== Segment start ==
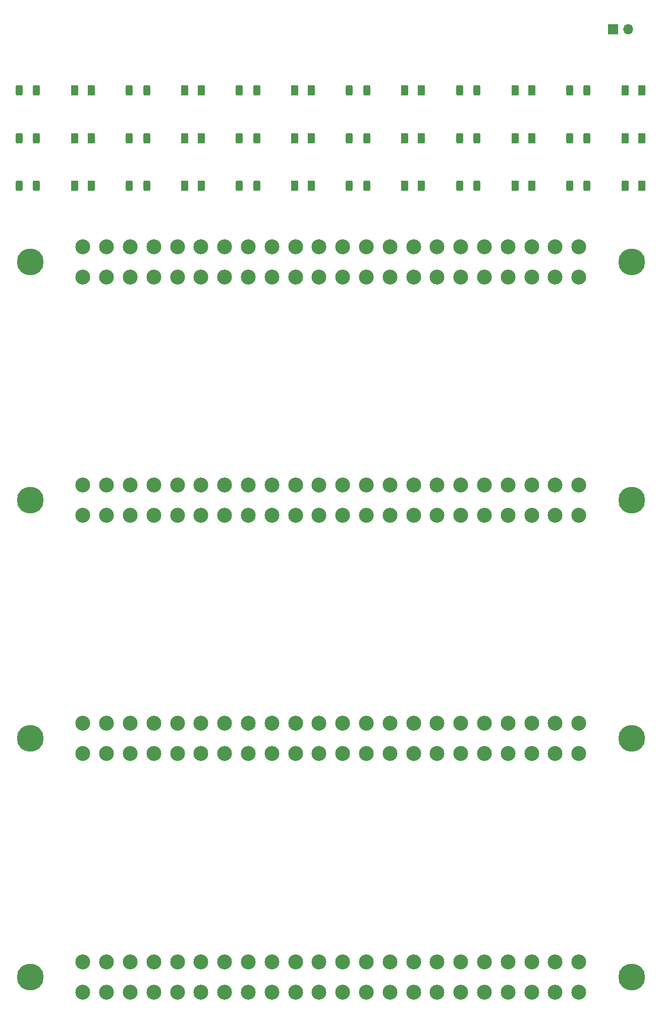
<source format=gbr>
%TF.GenerationSoftware,KiCad,Pcbnew,7.0.10*%
%TF.CreationDate,2024-02-14T12:23:40-06:00*%
%TF.ProjectId,rck,72636b2e-6b69-4636-9164-5f7063625858,rev?*%
%TF.SameCoordinates,PX22c24e4PYbb5f0a8*%
%TF.FileFunction,Soldermask,Top*%
%TF.FilePolarity,Negative*%
%FSLAX46Y46*%
G04 Gerber Fmt 4.6, Leading zero omitted, Abs format (unit mm)*
G04 Created by KiCad (PCBNEW 7.0.10) date 2024-02-14 12:23:40*
%MOMM*%
%LPD*%
G01*
G04 APERTURE LIST*
G04 Aperture macros list*
%AMRoundRect*
0 Rectangle with rounded corners*
0 $1 Rounding radius*
0 $2 $3 $4 $5 $6 $7 $8 $9 X,Y pos of 4 corners*
0 Add a 4 corners polygon primitive as box body*
4,1,4,$2,$3,$4,$5,$6,$7,$8,$9,$2,$3,0*
0 Add four circle primitives for the rounded corners*
1,1,$1+$1,$2,$3*
1,1,$1+$1,$4,$5*
1,1,$1+$1,$6,$7*
1,1,$1+$1,$8,$9*
0 Add four rect primitives between the rounded corners*
20,1,$1+$1,$2,$3,$4,$5,0*
20,1,$1+$1,$4,$5,$6,$7,0*
20,1,$1+$1,$6,$7,$8,$9,0*
20,1,$1+$1,$8,$9,$2,$3,0*%
G04 Aperture macros list end*
%ADD10RoundRect,0.250000X0.312500X0.625000X-0.312500X0.625000X-0.312500X-0.625000X0.312500X-0.625000X0*%
%ADD11R,1.700000X1.700000*%
%ADD12O,1.700000X1.700000*%
%ADD13RoundRect,0.250000X0.375000X0.625000X-0.375000X0.625000X-0.375000X-0.625000X0.375000X-0.625000X0*%
%ADD14C,4.500000*%
%ADD15C,2.500000*%
G04 APERTURE END LIST*
D10*
%TO.C,R18*%
X107961860Y151510000D03*
X105036860Y151510000D03*
%TD*%
%TO.C,R10*%
X71019316Y167512000D03*
X68094316Y167512000D03*
%TD*%
D11*
%TO.C,J5*%
X112360000Y177822000D03*
D12*
X114900000Y177822000D03*
%TD*%
D13*
%TO.C,rD15*%
X98683724Y151560000D03*
X95883724Y151560000D03*
%TD*%
D10*
%TO.C,R7*%
X52548044Y167512000D03*
X49623044Y167512000D03*
%TD*%
D13*
%TO.C,rD4*%
X43269908Y167512000D03*
X40469908Y167512000D03*
%TD*%
D14*
%TO.C,J04*%
X115450000Y18800000D03*
X14550000Y18800000D03*
D15*
X106605000Y21340000D03*
X106605000Y16260000D03*
X102642620Y21340000D03*
X102642620Y16260000D03*
X98680240Y21340000D03*
X98680240Y16260000D03*
X94717860Y21340000D03*
X94717860Y16260000D03*
X90755480Y21340000D03*
X90755480Y16260000D03*
X86793100Y21340000D03*
X86793100Y16260000D03*
X82830720Y21340000D03*
X82830720Y16260000D03*
X78868340Y21340000D03*
X78868340Y16260000D03*
X74905960Y21340000D03*
X74905960Y16260000D03*
X70943580Y21340000D03*
X70943580Y16260000D03*
X66981200Y21340000D03*
X66981200Y16260000D03*
X63018820Y21340000D03*
X63018820Y16260000D03*
X59056440Y21340000D03*
X59056440Y16260000D03*
X55094060Y21340000D03*
X55094060Y16260000D03*
X51131680Y21340000D03*
X51131680Y16260000D03*
X47169300Y21340000D03*
X47169300Y16260000D03*
X43206920Y21340000D03*
X43206920Y16260000D03*
X39244540Y21340000D03*
X39244540Y16260000D03*
X35282160Y21340000D03*
X35282160Y16260000D03*
X31319780Y21340000D03*
X31319780Y16260000D03*
X27357400Y21340000D03*
X27357400Y16260000D03*
X23395000Y21340000D03*
X23395000Y16260000D03*
%TD*%
D13*
%TO.C,rD11*%
X80212452Y159511000D03*
X77412452Y159511000D03*
%TD*%
D10*
%TO.C,R6*%
X34076772Y151510000D03*
X31151772Y151510000D03*
%TD*%
D13*
%TO.C,rD13*%
X98683724Y167512000D03*
X95883724Y167512000D03*
%TD*%
D10*
%TO.C,R5*%
X34076772Y159511000D03*
X31151772Y159511000D03*
%TD*%
%TO.C,R8*%
X52548044Y159511000D03*
X49623044Y159511000D03*
%TD*%
%TO.C,R4*%
X34076772Y167512000D03*
X31151772Y167512000D03*
%TD*%
D13*
%TO.C,rD18*%
X117155000Y151560000D03*
X114355000Y151560000D03*
%TD*%
D10*
%TO.C,R16*%
X107961860Y167512000D03*
X105036860Y167512000D03*
%TD*%
D14*
%TO.C,J02*%
X115450000Y98800000D03*
X14550000Y98800000D03*
D15*
X106605000Y101340000D03*
X106605000Y96260000D03*
X102642620Y101340000D03*
X102642620Y96260000D03*
X98680240Y101340000D03*
X98680240Y96260000D03*
X94717860Y101340000D03*
X94717860Y96260000D03*
X90755480Y101340000D03*
X90755480Y96260000D03*
X86793100Y101340000D03*
X86793100Y96260000D03*
X82830720Y101340000D03*
X82830720Y96260000D03*
X78868340Y101340000D03*
X78868340Y96260000D03*
X74905960Y101340000D03*
X74905960Y96260000D03*
X70943580Y101340000D03*
X70943580Y96260000D03*
X66981200Y101340000D03*
X66981200Y96260000D03*
X63018820Y101340000D03*
X63018820Y96260000D03*
X59056440Y101340000D03*
X59056440Y96260000D03*
X55094060Y101340000D03*
X55094060Y96260000D03*
X51131680Y101340000D03*
X51131680Y96260000D03*
X47169300Y101340000D03*
X47169300Y96260000D03*
X43206920Y101340000D03*
X43206920Y96260000D03*
X39244540Y101340000D03*
X39244540Y96260000D03*
X35282160Y101340000D03*
X35282160Y96260000D03*
X31319780Y101340000D03*
X31319780Y96260000D03*
X27357400Y101340000D03*
X27357400Y96260000D03*
X23395000Y101340000D03*
X23395000Y96260000D03*
%TD*%
D10*
%TO.C,R1*%
X15605500Y167512000D03*
X12680500Y167512000D03*
%TD*%
D13*
%TO.C,rD14*%
X98683724Y159511000D03*
X95883724Y159511000D03*
%TD*%
%TO.C,rD12*%
X80212452Y151560000D03*
X77412452Y151560000D03*
%TD*%
D10*
%TO.C,R9*%
X52548044Y151510000D03*
X49623044Y151510000D03*
%TD*%
%TO.C,R2*%
X15605500Y159511000D03*
X12680500Y159511000D03*
%TD*%
D13*
%TO.C,rD8*%
X61741180Y159511000D03*
X58941180Y159511000D03*
%TD*%
D10*
%TO.C,R17*%
X107961860Y159511000D03*
X105036860Y159511000D03*
%TD*%
D14*
%TO.C,J01*%
X115450000Y138800000D03*
X14550000Y138800000D03*
D15*
X106605000Y141340000D03*
X106605000Y136260000D03*
X102642620Y141340000D03*
X102642620Y136260000D03*
X98680240Y141340000D03*
X98680240Y136260000D03*
X94717860Y141340000D03*
X94717860Y136260000D03*
X90755480Y141340000D03*
X90755480Y136260000D03*
X86793100Y141340000D03*
X86793100Y136260000D03*
X82830720Y141340000D03*
X82830720Y136260000D03*
X78868340Y141340000D03*
X78868340Y136260000D03*
X74905960Y141340000D03*
X74905960Y136260000D03*
X70943580Y141340000D03*
X70943580Y136260000D03*
X66981200Y141340000D03*
X66981200Y136260000D03*
X63018820Y141340000D03*
X63018820Y136260000D03*
X59056440Y141340000D03*
X59056440Y136260000D03*
X55094060Y141340000D03*
X55094060Y136260000D03*
X51131680Y141340000D03*
X51131680Y136260000D03*
X47169300Y141340000D03*
X47169300Y136260000D03*
X43206920Y141340000D03*
X43206920Y136260000D03*
X39244540Y141340000D03*
X39244540Y136260000D03*
X35282160Y141340000D03*
X35282160Y136260000D03*
X31319780Y141340000D03*
X31319780Y136260000D03*
X27357400Y141340000D03*
X27357400Y136260000D03*
X23395000Y141340000D03*
X23395000Y136260000D03*
%TD*%
D13*
%TO.C,rD9*%
X61741180Y151560000D03*
X58941180Y151560000D03*
%TD*%
%TO.C,rD6*%
X43269908Y151560000D03*
X40469908Y151560000D03*
%TD*%
%TO.C,rD5*%
X43269908Y159511000D03*
X40469908Y159511000D03*
%TD*%
%TO.C,rD16*%
X117155000Y167512000D03*
X114355000Y167512000D03*
%TD*%
D10*
%TO.C,R12*%
X71019316Y151510000D03*
X68094316Y151510000D03*
%TD*%
%TO.C,R14*%
X89490588Y159511000D03*
X86565588Y159511000D03*
%TD*%
D13*
%TO.C,rD2*%
X24798636Y159511000D03*
X21998636Y159511000D03*
%TD*%
D10*
%TO.C,R15*%
X89490588Y151510000D03*
X86565588Y151510000D03*
%TD*%
%TO.C,R11*%
X71019316Y159511000D03*
X68094316Y159511000D03*
%TD*%
D13*
%TO.C,rD17*%
X117155000Y159511000D03*
X114355000Y159511000D03*
%TD*%
%TO.C,rD1*%
X24798636Y167512000D03*
X21998636Y167512000D03*
%TD*%
%TO.C,rD10*%
X80212452Y167512000D03*
X77412452Y167512000D03*
%TD*%
D14*
%TO.C,J03*%
X115450000Y58800000D03*
X14550000Y58800000D03*
D15*
X106605000Y61340000D03*
X106605000Y56260000D03*
X102642620Y61340000D03*
X102642620Y56260000D03*
X98680240Y61340000D03*
X98680240Y56260000D03*
X94717860Y61340000D03*
X94717860Y56260000D03*
X90755480Y61340000D03*
X90755480Y56260000D03*
X86793100Y61340000D03*
X86793100Y56260000D03*
X82830720Y61340000D03*
X82830720Y56260000D03*
X78868340Y61340000D03*
X78868340Y56260000D03*
X74905960Y61340000D03*
X74905960Y56260000D03*
X70943580Y61340000D03*
X70943580Y56260000D03*
X66981200Y61340000D03*
X66981200Y56260000D03*
X63018820Y61340000D03*
X63018820Y56260000D03*
X59056440Y61340000D03*
X59056440Y56260000D03*
X55094060Y61340000D03*
X55094060Y56260000D03*
X51131680Y61340000D03*
X51131680Y56260000D03*
X47169300Y61340000D03*
X47169300Y56260000D03*
X43206920Y61340000D03*
X43206920Y56260000D03*
X39244540Y61340000D03*
X39244540Y56260000D03*
X35282160Y61340000D03*
X35282160Y56260000D03*
X31319780Y61340000D03*
X31319780Y56260000D03*
X27357400Y61340000D03*
X27357400Y56260000D03*
X23395000Y61340000D03*
X23395000Y56260000D03*
%TD*%
D10*
%TO.C,R13*%
X89490588Y167512000D03*
X86565588Y167512000D03*
%TD*%
%TO.C,R3*%
X15605500Y151510000D03*
X12680500Y151510000D03*
%TD*%
D13*
%TO.C,rD7*%
X61741180Y167512000D03*
X58941180Y167512000D03*
%TD*%
%TO.C,rD3*%
X24798636Y151560000D03*
X21998636Y151560000D03*
%TD*%
M02*

</source>
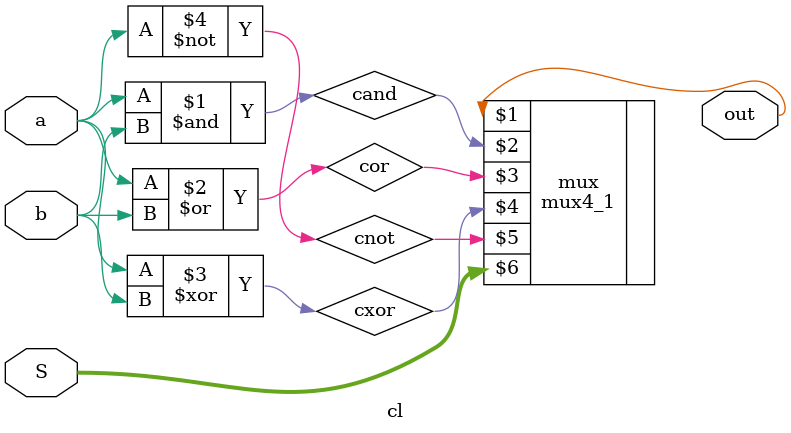
<source format=v>
module cl(output wire out, input wire a, b, input wire [1:0] S);

    wire cand, cor, cxor, cnot;

    and and1(cand, a, b);
    or or1(cor, a, b);
    xor xor1(cxor, a, b);
    not not1(cnot, a);

    mux4_1 mux(out, cand, cor, cxor, cnot, S);

endmodule
</source>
== Segment end ==
# Directions
Using the entries above, output exactly the lines between the line holding "X43206920Y141340000D03*" and the line holding "X23395000Y61340000D03*", end lines included, and nothing more.

# Task answer
X43206920Y141340000D03*
X43206920Y136260000D03*
X39244540Y141340000D03*
X39244540Y136260000D03*
X35282160Y141340000D03*
X35282160Y136260000D03*
X31319780Y141340000D03*
X31319780Y136260000D03*
X27357400Y141340000D03*
X27357400Y136260000D03*
X23395000Y141340000D03*
X23395000Y136260000D03*
%TD*%
D13*
%TO.C,rD9*%
X61741180Y151560000D03*
X58941180Y151560000D03*
%TD*%
%TO.C,rD6*%
X43269908Y151560000D03*
X40469908Y151560000D03*
%TD*%
%TO.C,rD5*%
X43269908Y159511000D03*
X40469908Y159511000D03*
%TD*%
%TO.C,rD16*%
X117155000Y167512000D03*
X114355000Y167512000D03*
%TD*%
D10*
%TO.C,R12*%
X71019316Y151510000D03*
X68094316Y151510000D03*
%TD*%
%TO.C,R14*%
X89490588Y159511000D03*
X86565588Y159511000D03*
%TD*%
D13*
%TO.C,rD2*%
X24798636Y159511000D03*
X21998636Y159511000D03*
%TD*%
D10*
%TO.C,R15*%
X89490588Y151510000D03*
X86565588Y151510000D03*
%TD*%
%TO.C,R11*%
X71019316Y159511000D03*
X68094316Y159511000D03*
%TD*%
D13*
%TO.C,rD17*%
X117155000Y159511000D03*
X114355000Y159511000D03*
%TD*%
%TO.C,rD1*%
X24798636Y167512000D03*
X21998636Y167512000D03*
%TD*%
%TO.C,rD10*%
X80212452Y167512000D03*
X77412452Y167512000D03*
%TD*%
D14*
%TO.C,J03*%
X115450000Y58800000D03*
X14550000Y58800000D03*
D15*
X106605000Y61340000D03*
X106605000Y56260000D03*
X102642620Y61340000D03*
X102642620Y56260000D03*
X98680240Y61340000D03*
X98680240Y56260000D03*
X94717860Y61340000D03*
X94717860Y56260000D03*
X90755480Y61340000D03*
X90755480Y56260000D03*
X86793100Y61340000D03*
X86793100Y56260000D03*
X82830720Y61340000D03*
X82830720Y56260000D03*
X78868340Y61340000D03*
X78868340Y56260000D03*
X74905960Y61340000D03*
X74905960Y56260000D03*
X70943580Y61340000D03*
X70943580Y56260000D03*
X66981200Y61340000D03*
X66981200Y56260000D03*
X63018820Y61340000D03*
X63018820Y56260000D03*
X59056440Y61340000D03*
X59056440Y56260000D03*
X55094060Y61340000D03*
X55094060Y56260000D03*
X51131680Y61340000D03*
X51131680Y56260000D03*
X47169300Y61340000D03*
X47169300Y56260000D03*
X43206920Y61340000D03*
X43206920Y56260000D03*
X39244540Y61340000D03*
X39244540Y56260000D03*
X35282160Y61340000D03*
X35282160Y56260000D03*
X31319780Y61340000D03*
X31319780Y56260000D03*
X27357400Y61340000D03*
X27357400Y56260000D03*
X23395000Y61340000D03*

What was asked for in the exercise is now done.